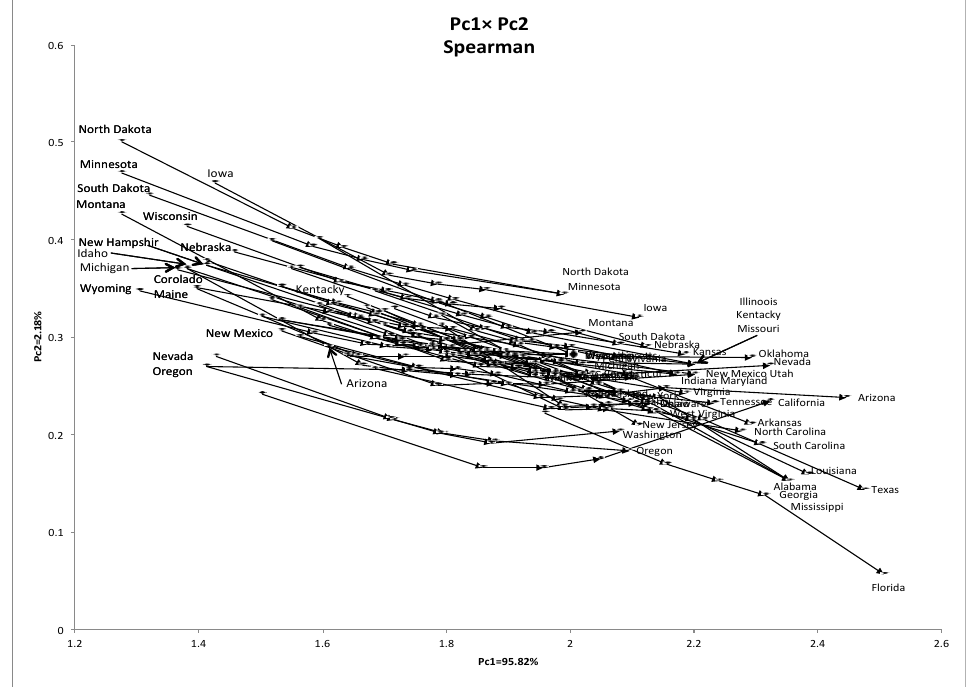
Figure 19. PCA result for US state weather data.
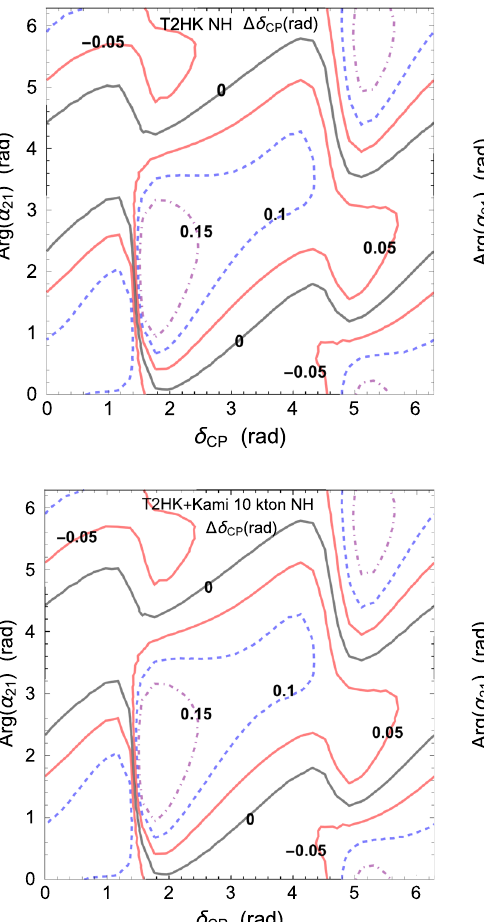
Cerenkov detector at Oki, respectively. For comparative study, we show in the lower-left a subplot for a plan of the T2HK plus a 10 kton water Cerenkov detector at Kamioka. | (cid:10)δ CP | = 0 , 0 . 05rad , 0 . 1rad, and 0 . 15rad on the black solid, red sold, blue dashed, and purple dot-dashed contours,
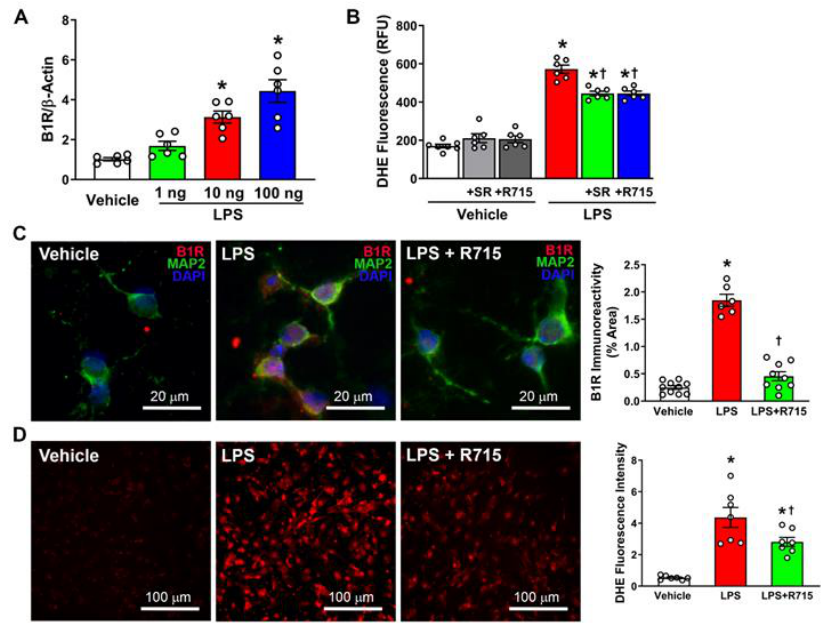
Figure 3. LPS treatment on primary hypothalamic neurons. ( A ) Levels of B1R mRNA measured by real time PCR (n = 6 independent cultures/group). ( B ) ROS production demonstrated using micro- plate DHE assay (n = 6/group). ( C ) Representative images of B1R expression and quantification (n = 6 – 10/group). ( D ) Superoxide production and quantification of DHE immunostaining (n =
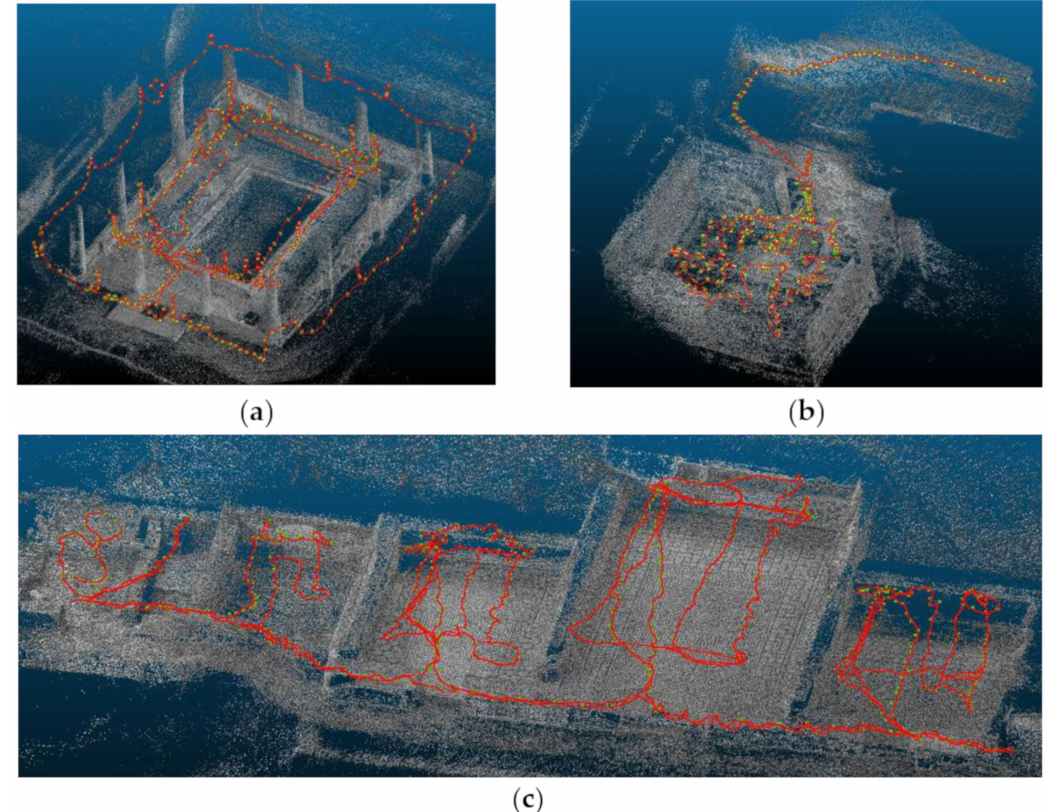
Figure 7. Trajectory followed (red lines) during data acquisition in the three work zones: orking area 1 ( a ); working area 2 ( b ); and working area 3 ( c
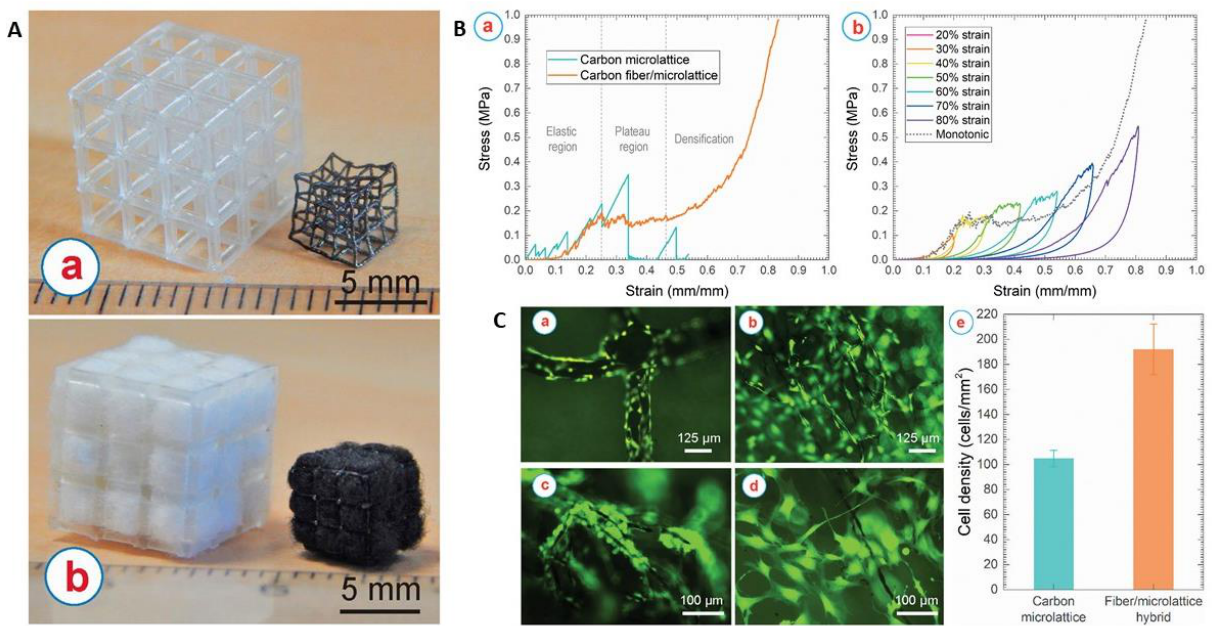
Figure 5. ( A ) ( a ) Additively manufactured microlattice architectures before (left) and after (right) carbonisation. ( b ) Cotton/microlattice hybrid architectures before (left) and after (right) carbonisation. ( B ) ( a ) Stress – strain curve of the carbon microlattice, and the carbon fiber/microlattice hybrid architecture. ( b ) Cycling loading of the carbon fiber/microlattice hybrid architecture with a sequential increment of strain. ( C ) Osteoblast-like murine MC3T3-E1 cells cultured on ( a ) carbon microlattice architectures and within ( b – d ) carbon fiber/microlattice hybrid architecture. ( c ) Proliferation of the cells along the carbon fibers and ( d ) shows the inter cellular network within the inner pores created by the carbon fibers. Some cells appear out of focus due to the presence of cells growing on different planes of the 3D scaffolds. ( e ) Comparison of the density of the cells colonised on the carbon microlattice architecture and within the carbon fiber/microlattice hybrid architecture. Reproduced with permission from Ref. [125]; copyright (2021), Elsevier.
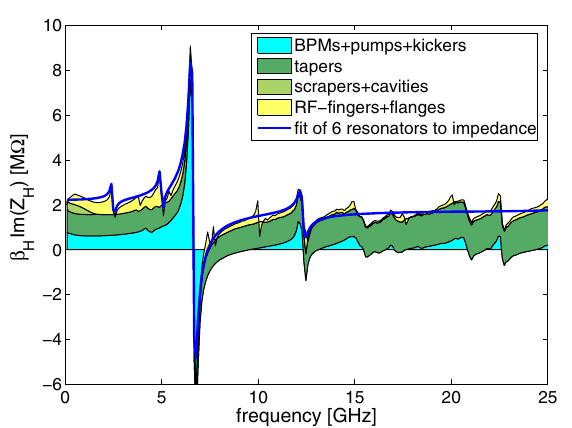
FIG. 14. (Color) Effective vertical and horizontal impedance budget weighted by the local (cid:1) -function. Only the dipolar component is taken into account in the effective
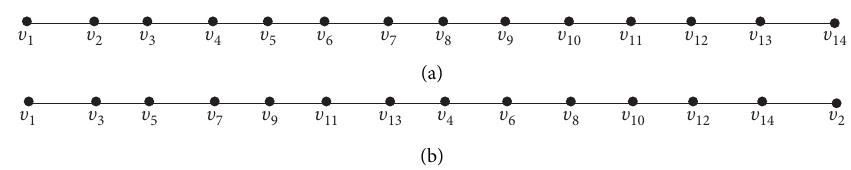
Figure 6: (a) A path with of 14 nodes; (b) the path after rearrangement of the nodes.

★ ★ ★ ★

▸ Exercise brief: The answer must consist of the entries above, reproduced word for word, without any pictures.

▸ Answer space:
Figure 19. PCA result for US state weather data.
Cerenkov detector at Oki, respectively. For comparative study, we show in the lower-left a subplot for a plan of the T2HK plus a 10 kton water Cerenkov detector at Kamioka. | (cid:10)δ CP | = 0 , 0 . 05rad , 0 . 1rad, and 0 . 15rad on the black solid, red sold, blue dashed, and purple dot-dashed contours,
Figure 3. LPS treatment on primary hypothalamic neurons. ( A ) Levels of B1R mRNA measured by real time PCR (n = 6 independent cultures/group). ( B ) ROS production demonstrated using micro- plate DHE assay (n = 6/group). ( C ) Representative images of B1R expression and quantification (n = 6 – 10/group). ( D ) Superoxide production and quantification of DHE immunostaining (n =
Figure 7. Trajectory followed (red lines) during data acquisition in the three work zones: orking area 1 ( a ); working area 2 ( b ); and working area 3 ( c
Figure 5. ( A ) ( a ) Additively manufactured microlattice architectures before (left) and after (right) carbonisation. ( b ) Cotton/microlattice hybrid architectures before (left) and after (right) carbonisation. ( B ) ( a ) Stress – strain curve of the carbon microlattice, and the carbon fiber/microlattice hybrid architecture. ( b ) Cycling loading of the carbon fiber/microlattice hybrid architecture with a sequential increment of strain. ( C ) Osteoblast-like murine MC3T3-E1 cells cultured on ( a ) carbon microlattice architectures and within ( b – d ) carbon fiber/microlattice hybrid architecture. ( c ) Proliferation of the cells along the carbon fibers and ( d ) shows the inter cellular network within the inner pores created by the carbon fibers. Some cells appear out of focus due to the presence of cells growing on different planes of the 3D scaffolds. ( e ) Comparison of the density of the cells colonised on the carbon microlattice architecture and within the carbon fiber/microlattice hybrid architecture. Reproduced with permission from Ref. [125]; copyright (2021), Elsevier.
FIG. 14. (Color) Effective vertical and horizontal impedance budget weighted by the local (cid:1) -function. Only the dipolar component is taken into account in the effective
Figure 6: (a) A path with of 14 nodes; (b) the path after rearrangement of the nodes.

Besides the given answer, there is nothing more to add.